Zhoug
Zhoug is a fiery chilli paste, around eleven out of ten on the chilli heat scale! It is fabulous with anything bland that needs spicing up and is stunning with hummous spread on pita bread or dry crackers, or almost anything!
This is a Yemenite version and it's a huge favourite with all my chilli freak friends. During a break in the recording session for the Big Rock "Ten Guitars" album at KB's studio on the coast I made a red hot batch of Zhoug which must have set fire to KB's imagination as well as his mouth, because it gave him the name for his hitherto untitled track. It sounds as hot as it tastes!
Warning: When made with hot chillies and seeds (such as serranos, which are my favourite) this condiment can be extremely hot. It is definitely not recommended for children or those with an aversion to hot food.
Ingredients:
- 6 to 8 hot chillies (Serranos, Bird's Eye or Habaneros - I use Serranos.) Include the seeds for maximum heat. Traditionally, green chillies are used for the colour, but I use red, green, whatever, as long as they're hot.
- 6 to 8 cloves of garlic, peeled.
- 1 teaspoon Cummin powder.
- 1/4 teaspoon Cardamon powder
- 1/4 to 1/2 teaspoon salt (to taste)
- 1/4 teaspoon ground black pepper
- water
Method:
Combine all ingredients in a blender and process for a few seconds, adding water to adjust consistency. The result should be a chunky/smooth paste.

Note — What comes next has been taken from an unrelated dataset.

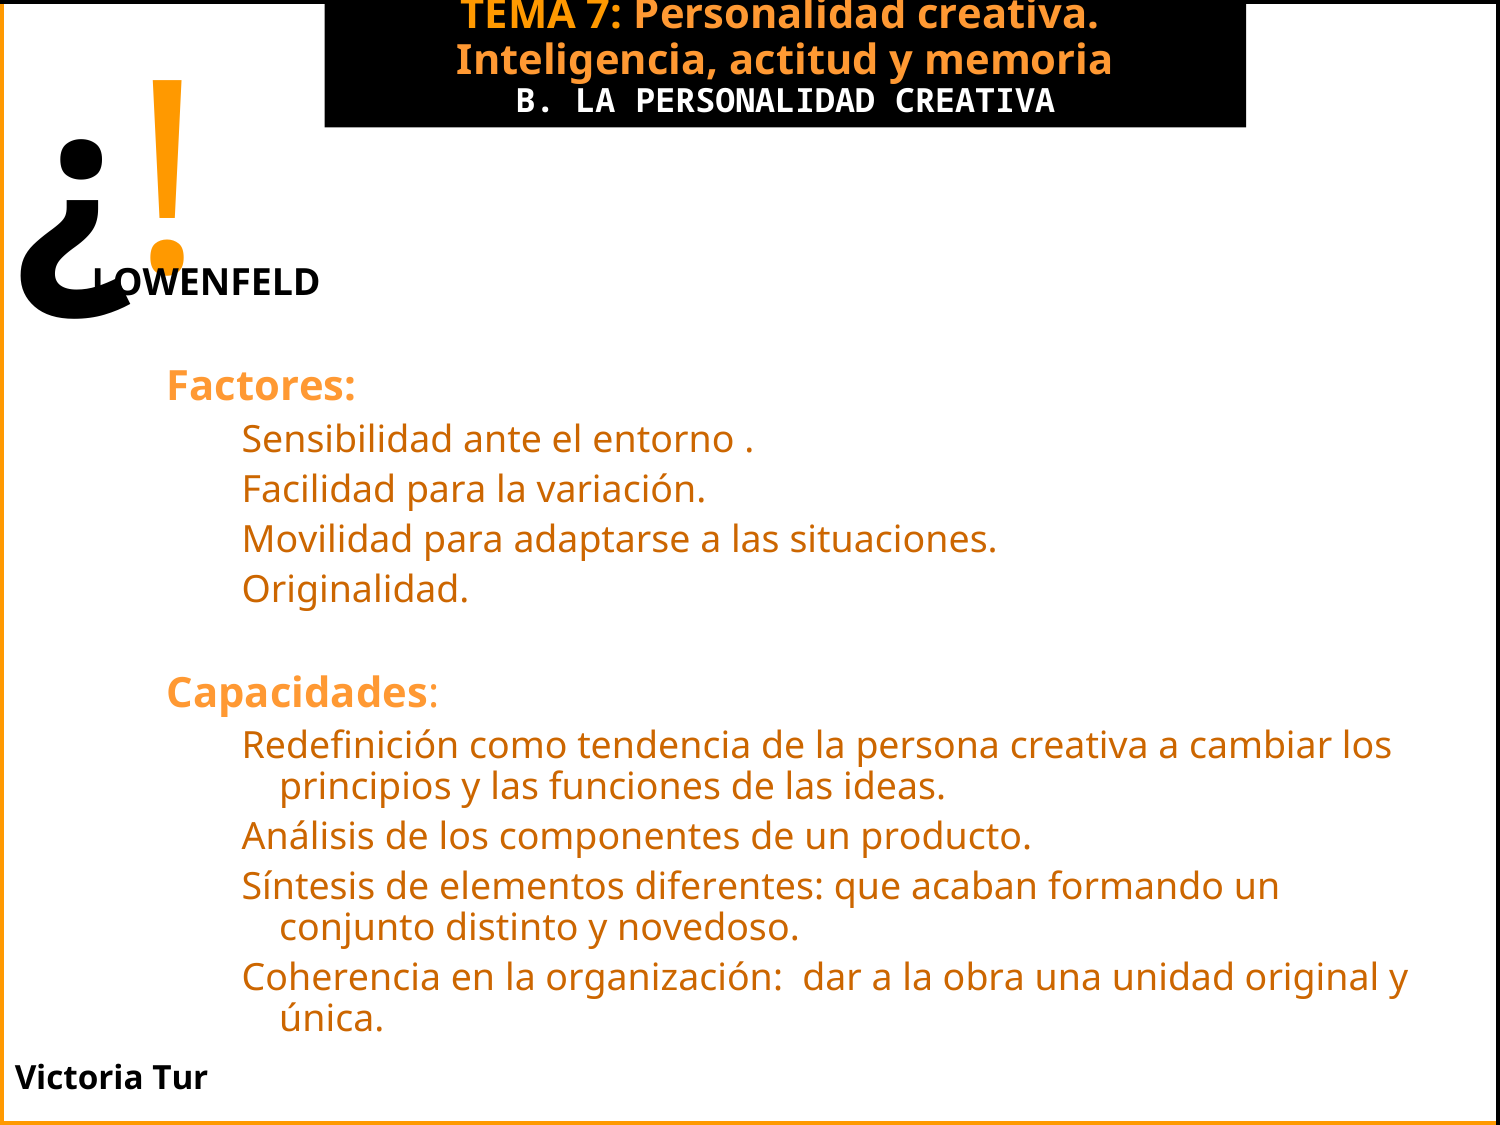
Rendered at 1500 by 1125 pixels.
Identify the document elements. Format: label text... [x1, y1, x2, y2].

list LOWENFELD Factores: Sensibilidad ante el entorno . Facilidad para la variación. Movilidad para adaptarse a las situaciones. Originalidad. Capacidades: Redefinición como tendencia de la persona creativa a cambiar los principios y las funciones de las ideas. Análisis de los componentes de un producto. Síntesis de elementos diferentes: que acaban formando un conjunto distinto y novedoso. Coherencia en la organización: dar a la obra una unidad original y única. [76, 255, 1427, 1125]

The above quantities will make enough Zhoug for a couple
of days.
Industrial Quantities: I usually make fairly large batches for distribution
to my friends, so I increase the ingredients tenfold, with a maximum of 5
or 6 teaspoons of spice mixture.
Zhoug will keep fresh in the refrigerator for days.
Funny Zhoug Story
A friend of mine on holiday overseas was asked by the waiter at his hotel if there was anything special he would like from the kitchen. My friend told him the simple recipe for Zhoug "equal amounts of chilli and garlic etc." The waiter strolled off happily with this information and in ten minutes or so returned triumphantly with the result. My friend eagerly tried the concoction only to find that it tasted SWEET rather than savoury. Expressing his dissapointment he reiterated "equal amounts of chilli and garlic etc." The second attempt returned as sweet as the first. How could this be? There's no mention of sugar in the recipe! My friend went to the kitchen to confront the chef, who complained apologetically "I put in Equal (a popular sugar-free sweetener) like the recipe said, but I can't find any of that stuff called "amounts"!" English was not his strong suit.
WARNING!
My best mate Noach recently made some zhoug with habaneros and I have to say it's the most dangerous mixture on the planet. Be very careful with dem habaneros!